Und das Timing passt ebenfalls: Zu Jahresbeginn wirkte Merkel schon wie eine „lame duck“ – also eine Regierungschefin ohne Einfluss. Doch das änderte sich mit Ausbruch der CoV-Pandemie schlagartig: Die ruhige und an wissenschaftlicher Evidenz sich orientierende Merkel wurde rasch wieder zur Leit- und Orientierungsfigur in Deutschland und ganz Europa.

Vorgabe für die Zukunft

Zugleich muss sie sich keiner Wiederwahl mehr stellen und hat eine über die Jahre gewachsene Autorität, die weder im eigenen Land noch auf europäischer Ebene ihresgleichen hat. Das ermöglichte es ihr, nach Euro-Krise und Flüchtlingskrise auch in der Pandemiekrise den Weg vorzugeben.

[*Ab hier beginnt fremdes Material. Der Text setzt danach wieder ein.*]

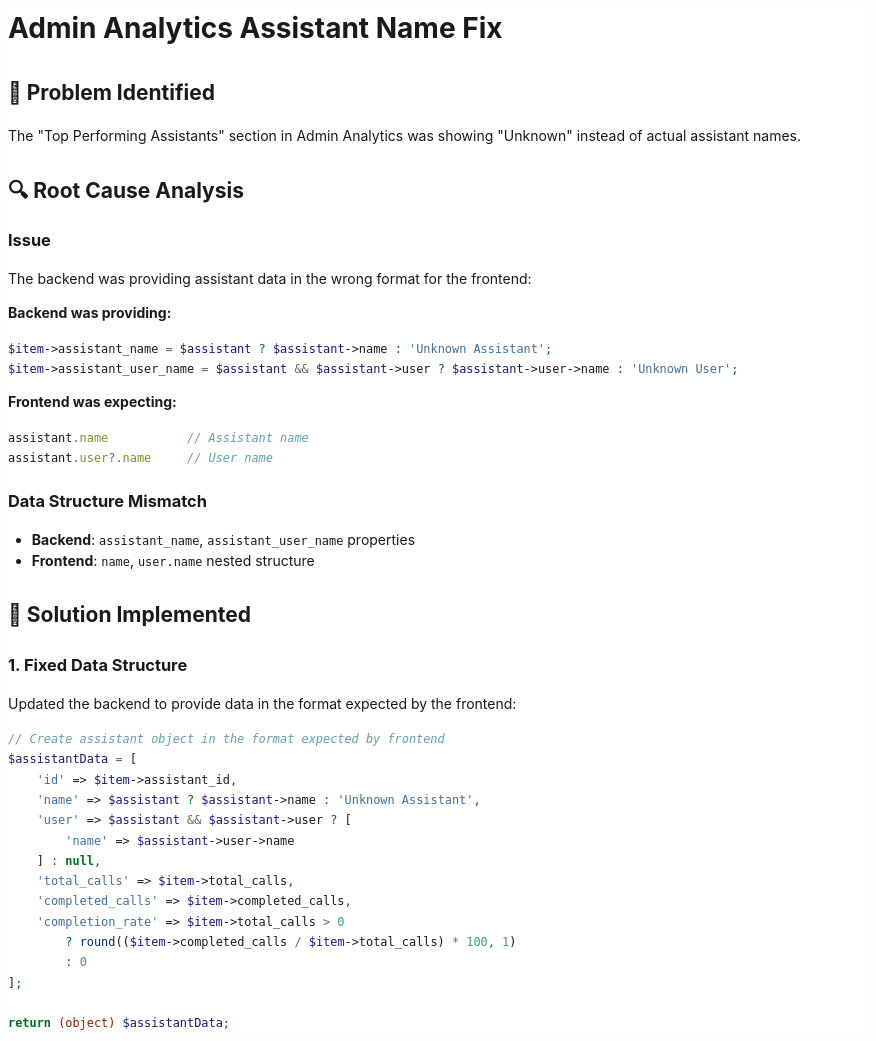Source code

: # Admin Analytics Assistant Name Fix

## 🎯 **Problem Identified**

The "Top Performing Assistants" section in Admin Analytics was showing "Unknown" instead of actual assistant names.

## 🔍 **Root Cause Analysis**

### **Issue**
The backend was providing assistant data in the wrong format for the frontend:

**Backend was providing:**
```php
$item->assistant_name = $assistant ? $assistant->name : 'Unknown Assistant';
$item->assistant_user_name = $assistant && $assistant->user ? $assistant->user->name : 'Unknown User';
```

**Frontend was expecting:**
```javascript
assistant.name           // Assistant name
assistant.user?.name     // User name
```

### **Data Structure Mismatch**
- **Backend**: `assistant_name`, `assistant_user_name` properties
- **Frontend**: `name`, `user.name` nested structure

## 🔧 **Solution Implemented**

### **1. Fixed Data Structure**
Updated the backend to provide data in the format expected by the frontend:

```php
// Create assistant object in the format expected by frontend
$assistantData = [
    'id' => $item->assistant_id,
    'name' => $assistant ? $assistant->name : 'Unknown Assistant',
    'user' => $assistant && $assistant->user ? [
        'name' => $assistant->user->name
    ] : null,
    'total_calls' => $item->total_calls,
    'completed_calls' => $item->completed_calls,
    'completion_rate' => $item->total_calls > 0 
        ? round(($item->completed_calls / $item->total_calls) * 100, 1)
        : 0
];

return (object) $assistantData;
```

Eine Vorgabe, die lange nach ihrem Abgang von der politischen Bühne nachwirken könnte: Wenn die gemeinsame Kreditaufnahme nämlich kein einmaliger Akt bleiben sollte, sondern zu einem stärkeren Zusammenwachsen des Wirtschaftsblocks führt – was wiederum die Position der EU, bei all ihrer fehlenden Schlagkraft im außen- und sicherheitspolitischen Bereich, im globalen Wirtschaftswettbewerb stärken könnte.